Notably, nutritive intervention is viewed as an efficient therapy for counteracting morbidities and maintaining health. However, there are several unsolved questions about dietary functionality and its clinical application. First, future studies should elaborate the period and circadian rhythm of dietary treatment, such as curative endurance, cycles or meal times. Moreover, future studies should focus on the mechanisms by which strict nutrient constituents such as lipids, carbohydrates, amino acids, micronutrients and metabolites modulate morbid progression and health state.

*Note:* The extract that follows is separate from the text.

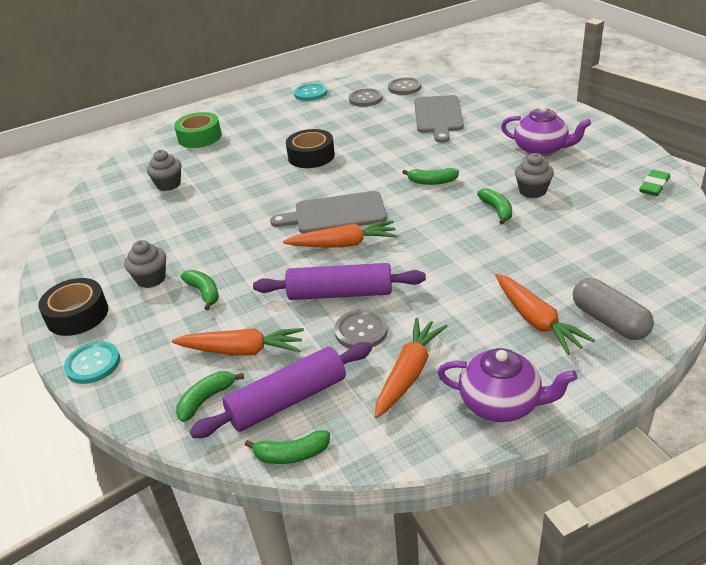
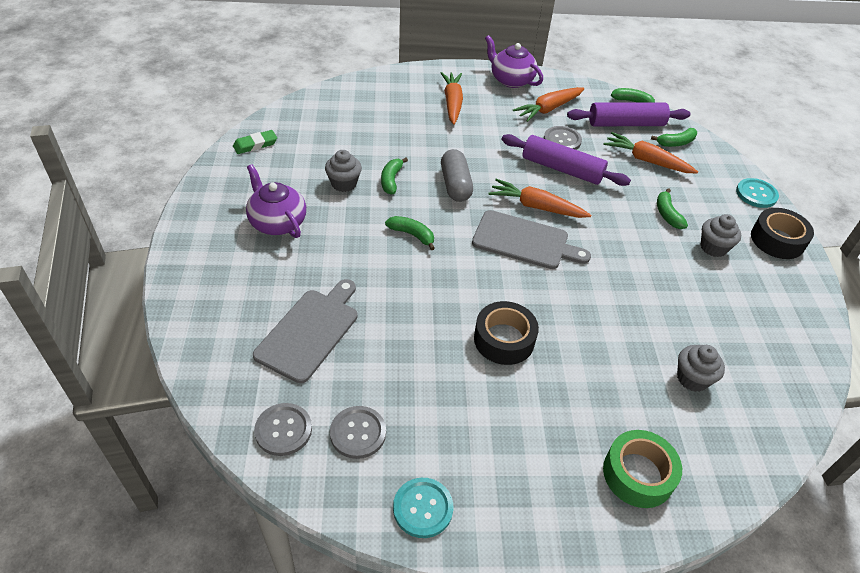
camera: 160 degrees left, 10 degrees up
(609, 321) = (413, 87): grey capsule -> grey capsule (455, 185)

It is crucial to understand how to combine diet with sleep, exercise and other therapeutic interventions to acquire cooperative effects that improve healthspan at the tissue and organismal levels. Considering that gene variants like Pkn involved in nutrition-mediated response,³⁶⁴ the genetic disparity should be defined in personalized nutrition intervention. The nutritive functions in diverse genotypes also require further exploration. Due to the heterogeneity within individuals in response to dietary interventions, biomarker panels need to be developed, and diet-based therapeutic strategies need to be optimized. Similarly, it has been reported that diet-mediated functions exhibit sexual disparity in diverse organisms including humans.^365,366 Therefore, gender necessitates consideration in nutrient-based therapies. Because demographic factors such as age and sex and genotypes are currently not taken into consideration in diet-based trials, successive studies need to elucidate their pivotal roles based on multi-omics data analysis and systems biology.

Considering that nutrient restriction is unattainable in humans, replacement therapies that in part imitate the advantages of dietary intervention at the physiological and molecular levels are prospective. This approach requires seeking behavioural interventions or compounds that serve as mimetics and inducers of alimentation intervention, such as CRMs.^{90,137,138,140} It is hopeful that individualized diets could potentially delay disease progression and maximize health maintenance.